● What you should do: Show every line of the material that follows in which the word "down" occurs.

● Provided data:
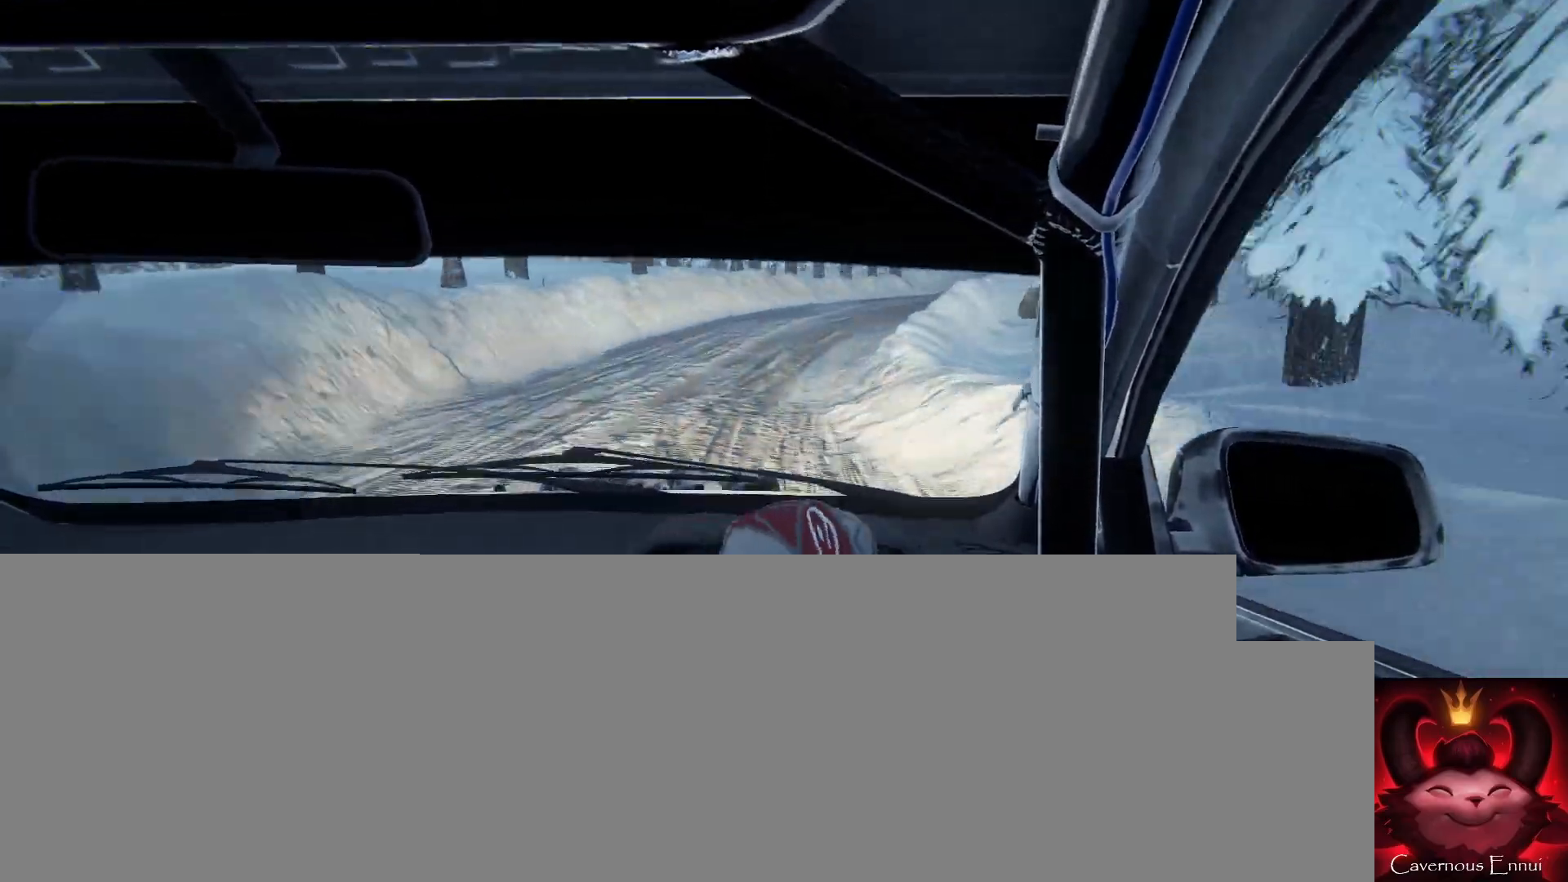
{"dt_ms": 500, "buttons": [], "left_stick": "down-left", "right_stick": "up", "events": [[133, "right_stick", "up"], [233, "right_stick", "center"], [267, "left_stick", "left"], [333, "left_stick", "center"], [433, "left_stick", "down-left"], [433, "right_stick", "up"]]}
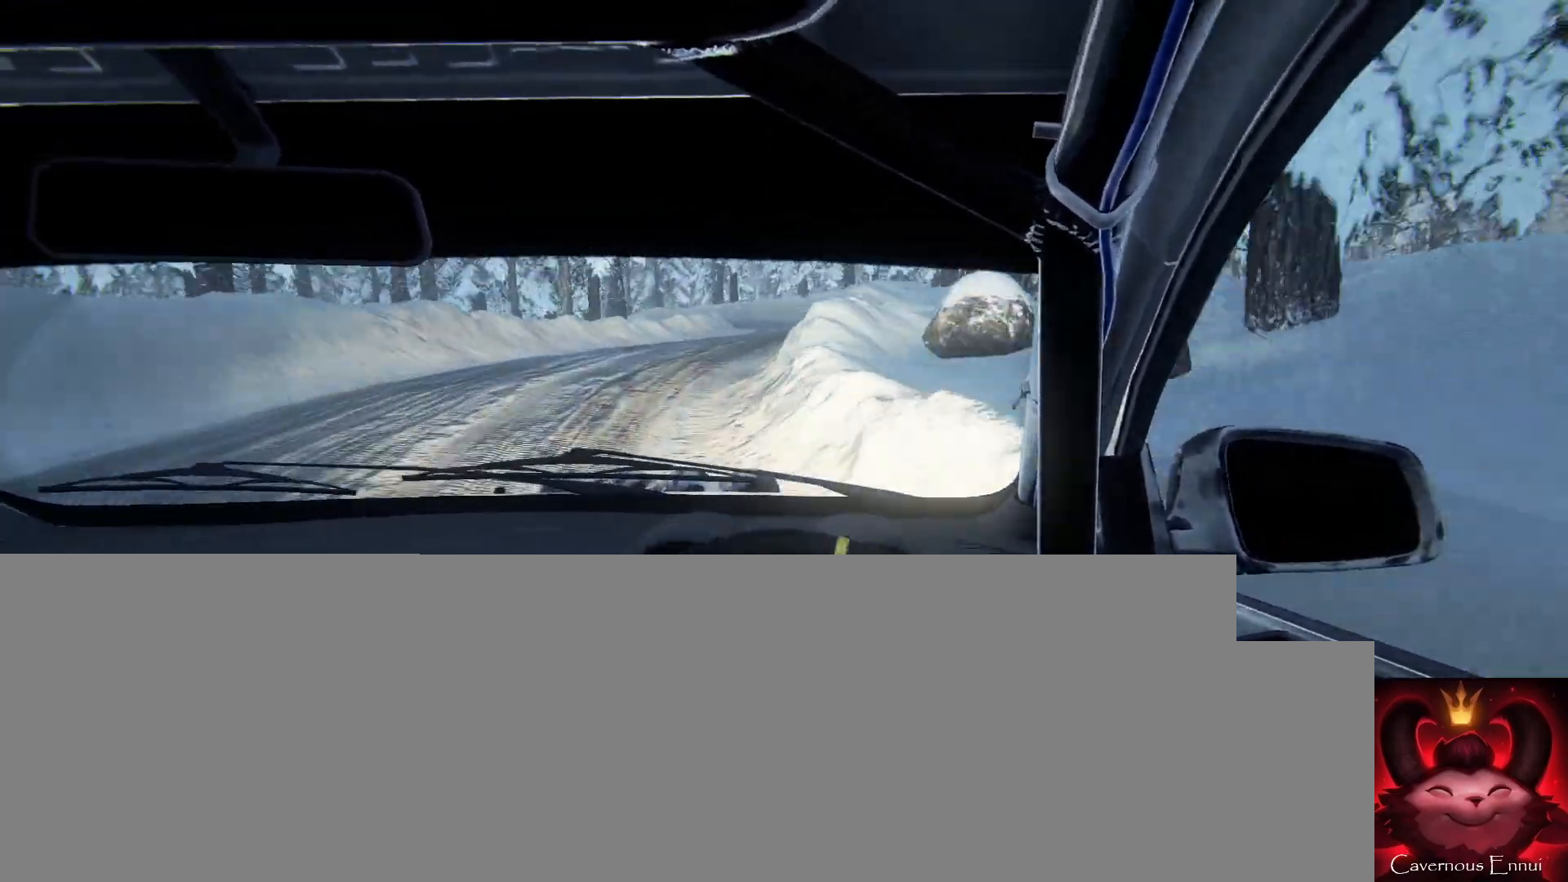
{"dt_ms": 500, "buttons": [], "left_stick": "right", "right_stick": "center", "events": [[33, "left_stick", "center"], [200, "left_stick", "right"], [233, "right_stick", "center"]]}
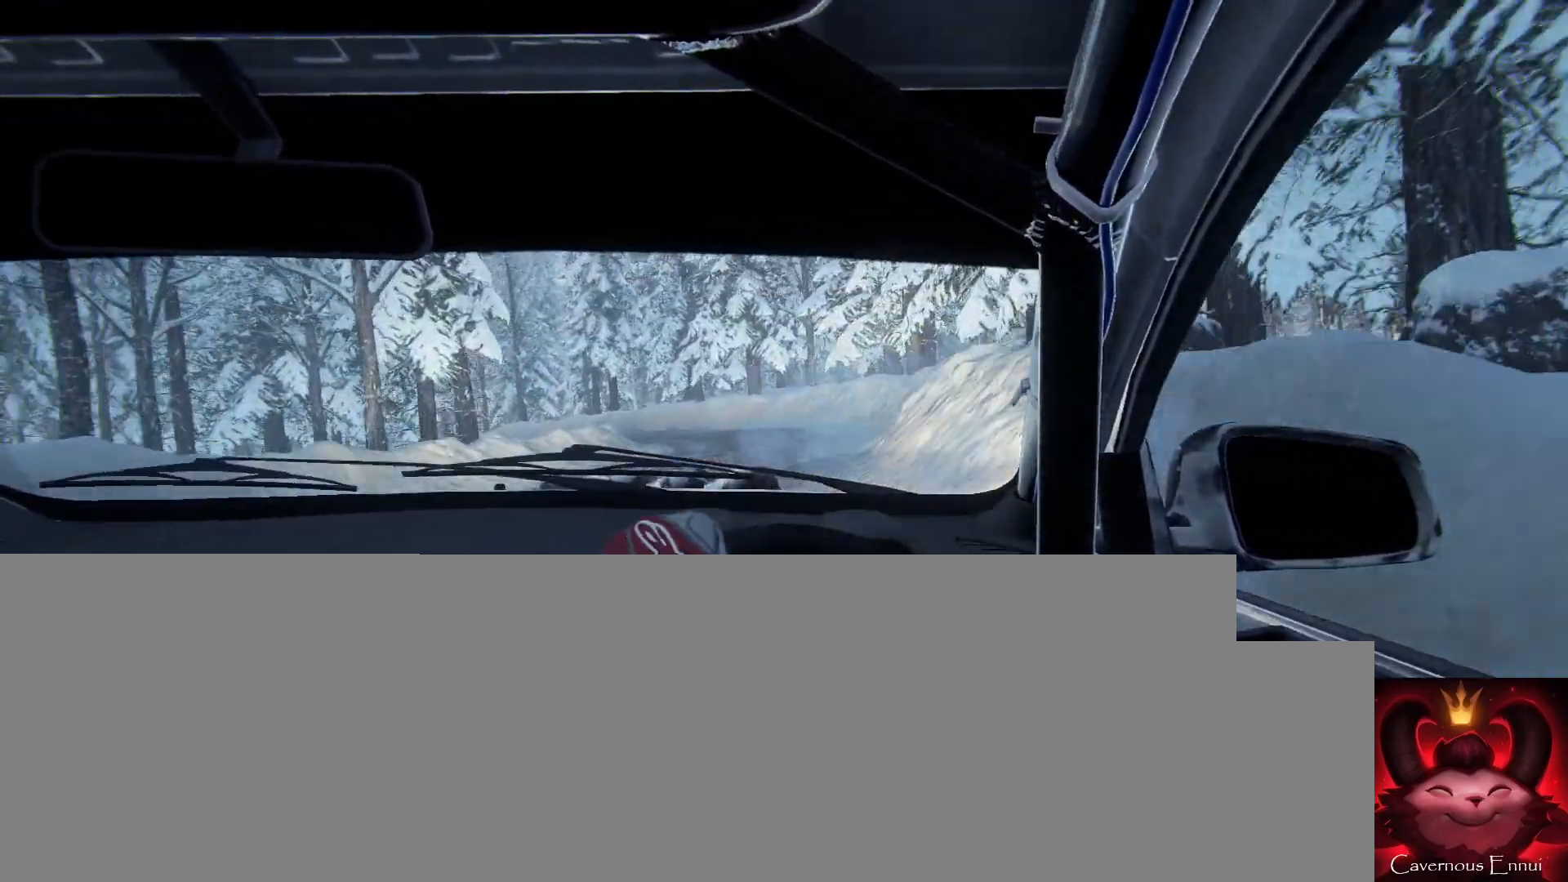
{"dt_ms": 500, "buttons": [], "left_stick": "left", "right_stick": "center", "events": [[67, "left_stick", "center"], [67, "right_stick", "up"], [167, "left_stick", "left"], [267, "right_stick", "center"]]}
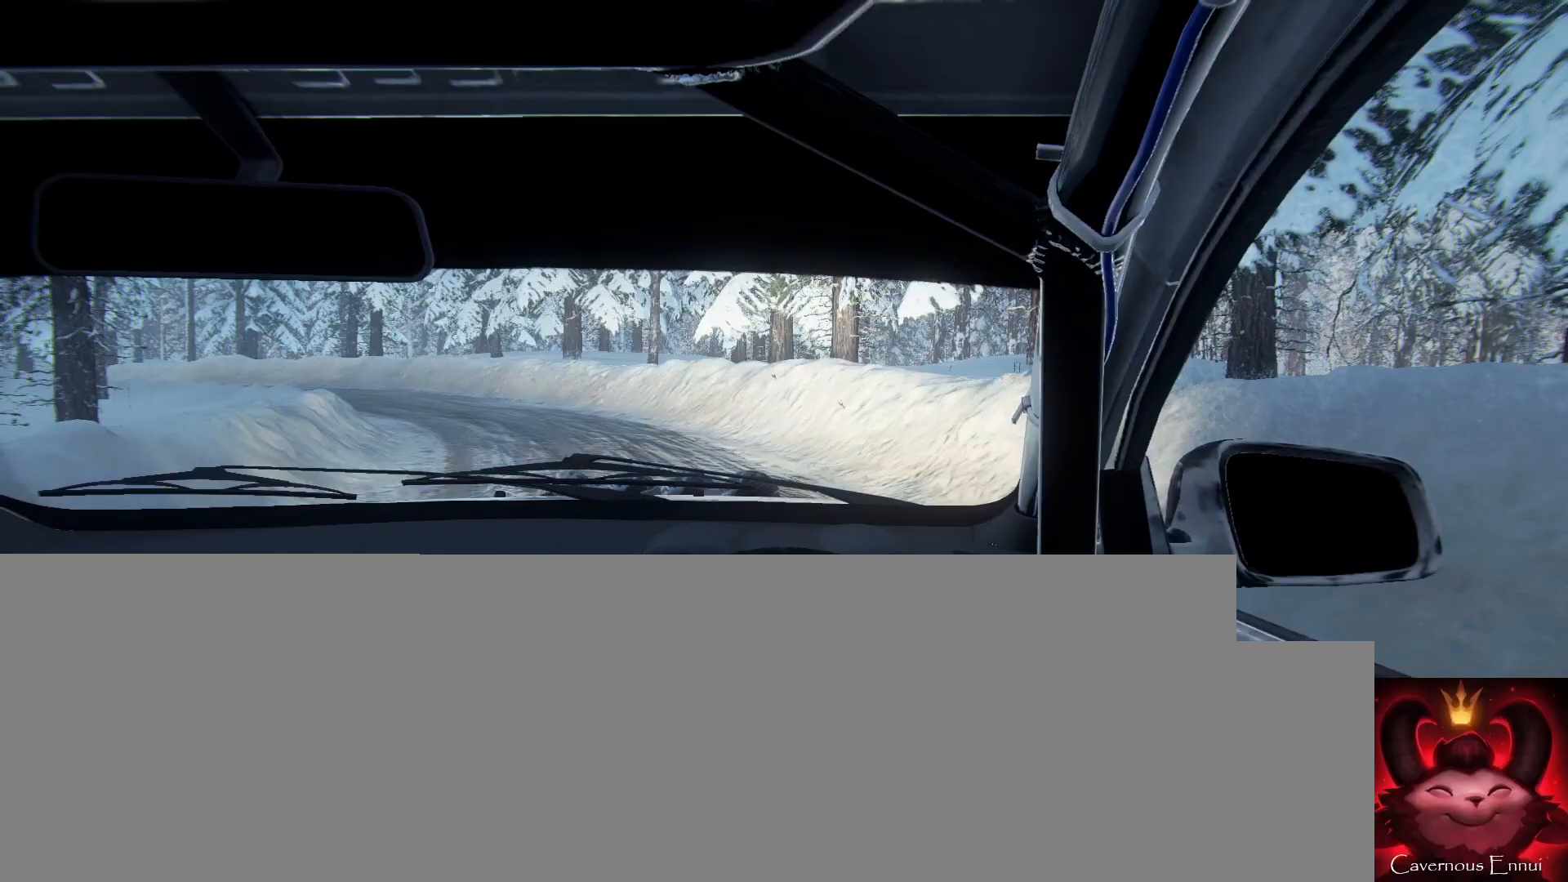
{"dt_ms": 500, "buttons": [], "left_stick": "left", "right_stick": "center", "events": [[67, "L2", "down"], [200, "L2", "up"], [267, "L1", "down"], [367, "L1", "up"]]}
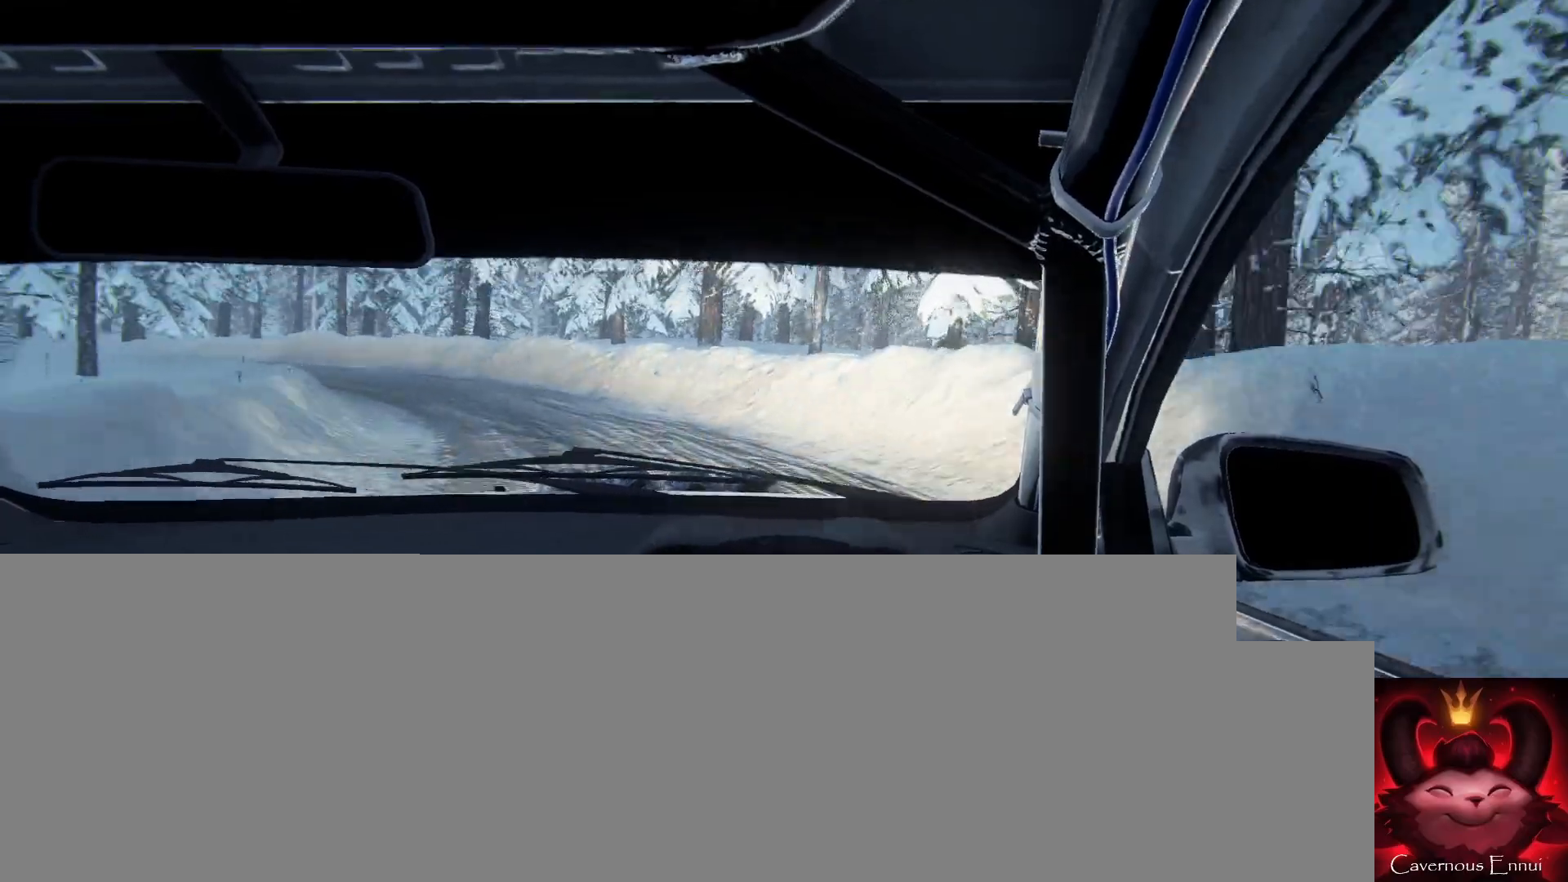
{"dt_ms": 500, "buttons": [], "left_stick": "center", "right_stick": "up", "events": [[67, "left_stick", "center"], [233, "left_stick", "left"], [333, "left_stick", "center"], [367, "right_stick", "up"]]}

● Solution for this exercise:
{"dt_ms": 500, "buttons": [], "left_stick": "down-left", "right_stick": "up", "events": [[133, "right_stick", "up"], [233, "right_stick", "center"], [267, "left_stick", "left"], [333, "left_stick", "center"], [433, "left_stick", "down-left"], [433, "right_stick", "up"]]}
{"dt_ms": 500, "buttons": [], "left_stick": "left", "right_stick": "center", "events": [[67, "L2", "down"], [200, "L2", "up"], [267, "L1", "down"], [367, "L1", "up"]]}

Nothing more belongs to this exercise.